Please normalize standard OpenType keyword wording
The OpenType and CSS spec are clear and consistent on the standard naming of width and weight steps:
The same steps are used internally by fontconfig.
However the exact wording of step keywords varies a little in the documents: sometimes with casing, sometimes not, sometimes with hyphens, sometimes with whitespace.
This slight spec ambiguïty results in user and font maker confusion: font makers will tend to write SemiCondensed
in their metadata, apps like inkscape may display Semi-Condensed
in font lists instead (and some use whitepace in keywords which makes keyword processing horrible software-side, as noted by Microsoft in their WPF font selection model whitepaper)

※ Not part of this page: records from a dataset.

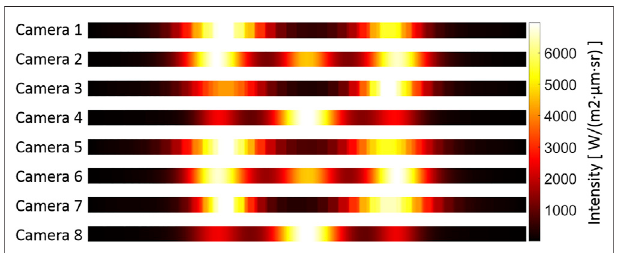
FIGURE 7 | The Schematic diagram of the layout of the 8 linear camera system.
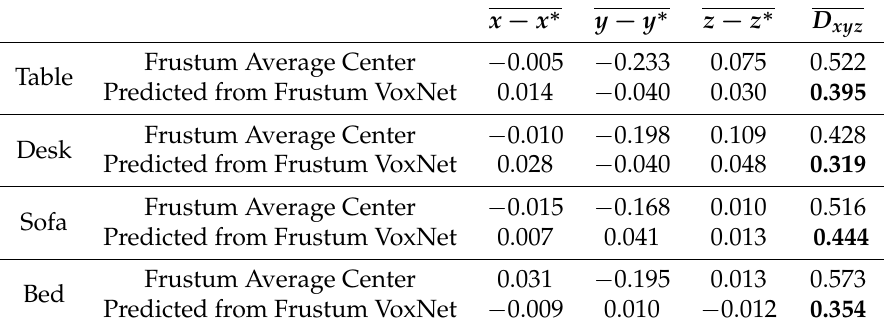
Table 7. Result comparison between average and predicted center from Frustum VoxNet.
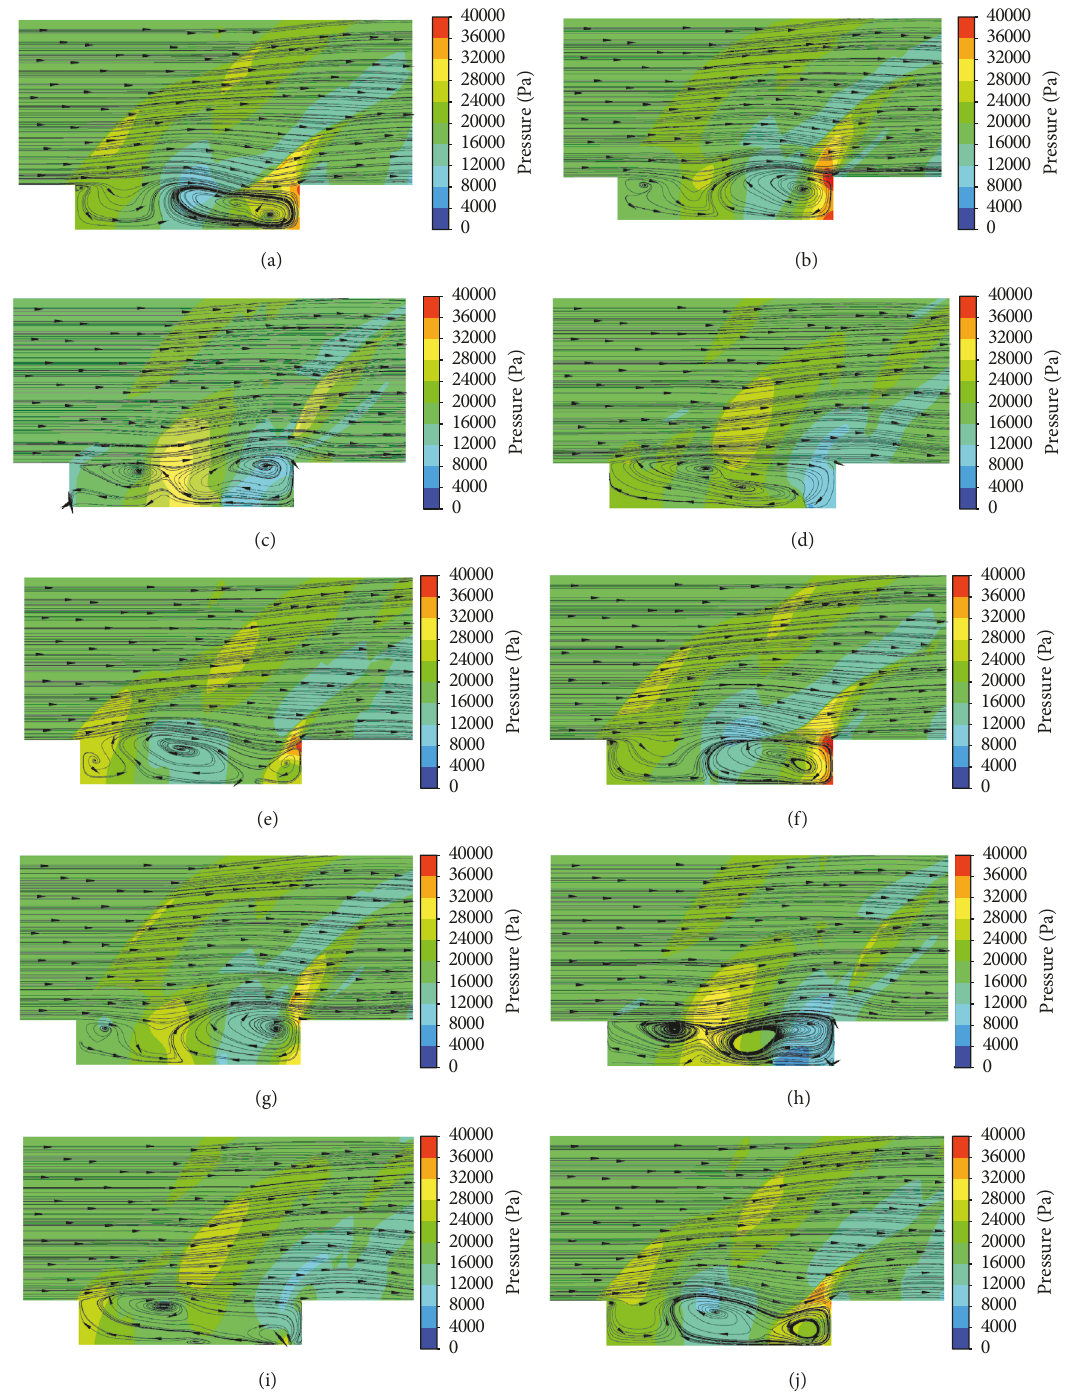
Figure 5: Pressure fluctuations of the whole domain for the baseline case (a) 𝑡/𝑡 𝑅 = 0 , (b) 𝑡/𝑡 𝑅 = 0.11 , (c) 𝑡/𝑡 𝑅 = 0.22 , (d) 𝑡/𝑡 𝑅 = 0.33 , (e) 𝑡/𝑡 = 0.44 , (f) 𝑡/𝑡 = 0.55 , (g) 𝑡/𝑡 = 0.66 , (h) 𝑡/𝑡 = 0.77 , (i) 𝑡/𝑡 = 0.88 , and (j) 𝑡/𝑡 𝑅 𝑅 𝑅 𝑅 𝑅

FontConfig should normalize the various ways to write those standard keywords so they are returned the same way to users and apps regardless of the option the font maker chose. The most consensual option font maker side seems to be camelcase (SemiCondensed
) but hyphen (to follow the W3C) is also possible (Semi-Condensed
)
The actual convention chosen is less important than keeping fontconfig systems consistent (especially since some font makers use different conventions on different metadata layers, so getting everyone on the same page can not come from the font maker side). Also, uniform naming paves the way to better translation of face names in free desktop GUIs.
Windows already does something like this. Therefore, normalizing would improve interoperability, even if the target convention differs a little (as long as rules are clear software can easily map from one system rules to another).